Top of The input

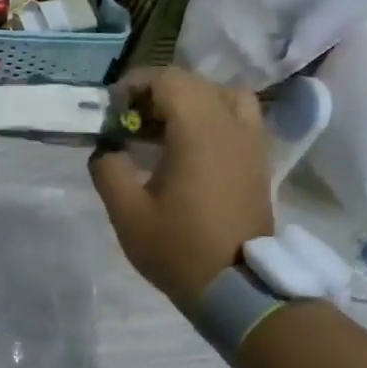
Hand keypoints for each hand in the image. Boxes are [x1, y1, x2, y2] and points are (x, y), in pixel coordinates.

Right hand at [89, 67, 273, 317]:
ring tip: (165, 127)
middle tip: (131, 121)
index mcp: (198, 131)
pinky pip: (239, 117)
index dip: (136, 84)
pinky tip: (191, 146)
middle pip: (194, 82)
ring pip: (223, 95)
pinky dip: (214, 116)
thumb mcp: (126, 212)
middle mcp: (230, 125)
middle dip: (157, 91)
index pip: (168, 79)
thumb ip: (108, 168)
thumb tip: (107, 148)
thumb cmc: (179, 247)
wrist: (238, 288)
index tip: (113, 110)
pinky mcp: (259, 160)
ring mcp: (251, 142)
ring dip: (190, 100)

Bottom of The input

» **What you have to do**
Each record must appear again exactly as written above, without its pictures.

» **Task output**
Hand keypoints for each hand in the image. Boxes are [x1, y1, x2, y2] and points are (x, y), in pixel coordinates.

Right hand at [89, 67, 273, 317]:
ring tip: (165, 127)
middle tip: (131, 121)
index mcp: (198, 131)
pinky pip: (239, 117)
index dip: (136, 84)
pinky tip: (191, 146)
middle pip: (194, 82)
ring pip: (223, 95)
pinky dip: (214, 116)
thumb mcp: (126, 212)
middle mcp: (230, 125)
middle dip: (157, 91)
index pip: (168, 79)
thumb ip: (108, 168)
thumb tip: (107, 148)
thumb cmc: (179, 247)
wrist: (238, 288)
index tip: (113, 110)
pinky mcp: (259, 160)
ring mcp: (251, 142)
ring dip: (190, 100)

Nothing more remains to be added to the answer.